[Collected data]
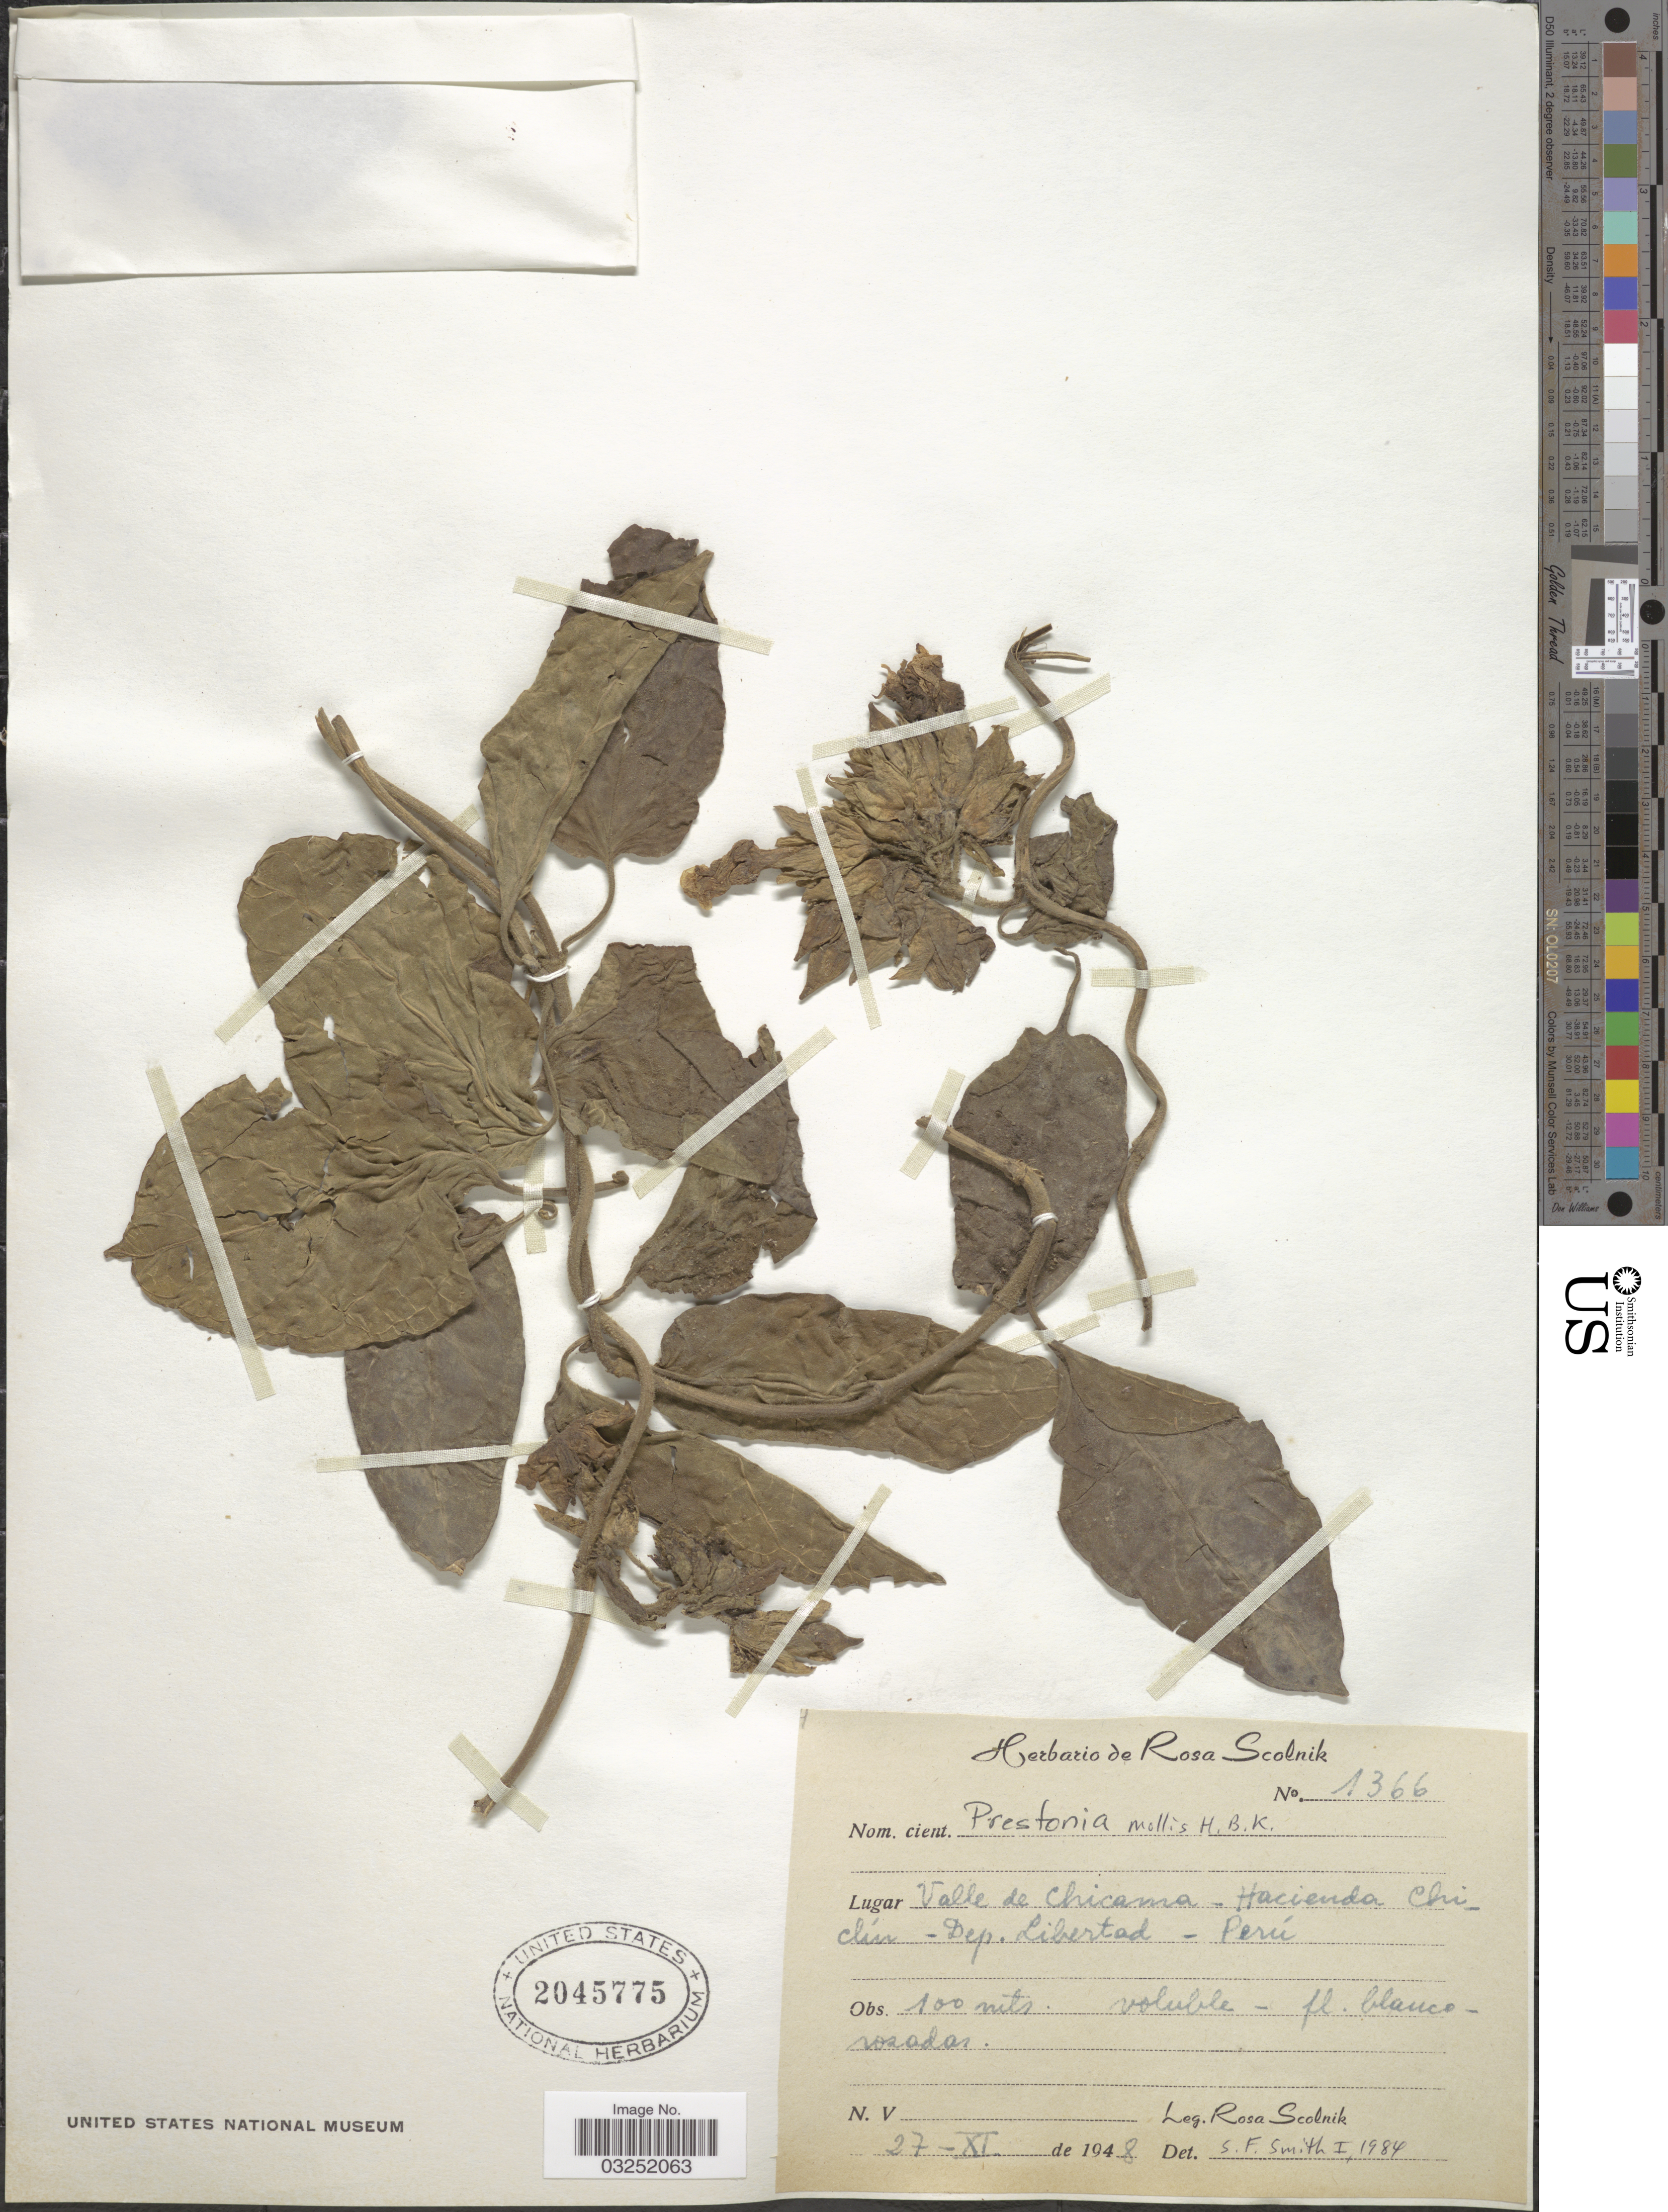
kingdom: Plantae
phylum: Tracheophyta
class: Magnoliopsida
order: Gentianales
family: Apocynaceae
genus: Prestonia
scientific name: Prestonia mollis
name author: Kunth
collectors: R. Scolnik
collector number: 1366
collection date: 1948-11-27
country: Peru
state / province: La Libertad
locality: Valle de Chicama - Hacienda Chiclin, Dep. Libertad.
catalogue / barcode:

Task directions — Copy the lines of the material exactly as they appear, from the line containing "name author: Kunth" through the end of the material.

Correct response —
name author: Kunth
collectors: R. Scolnik
collector number: 1366
collection date: 1948-11-27
country: Peru
state / province: La Libertad
locality: Valle de Chicama - Hacienda Chiclin, Dep. Libertad.
catalogue / barcode:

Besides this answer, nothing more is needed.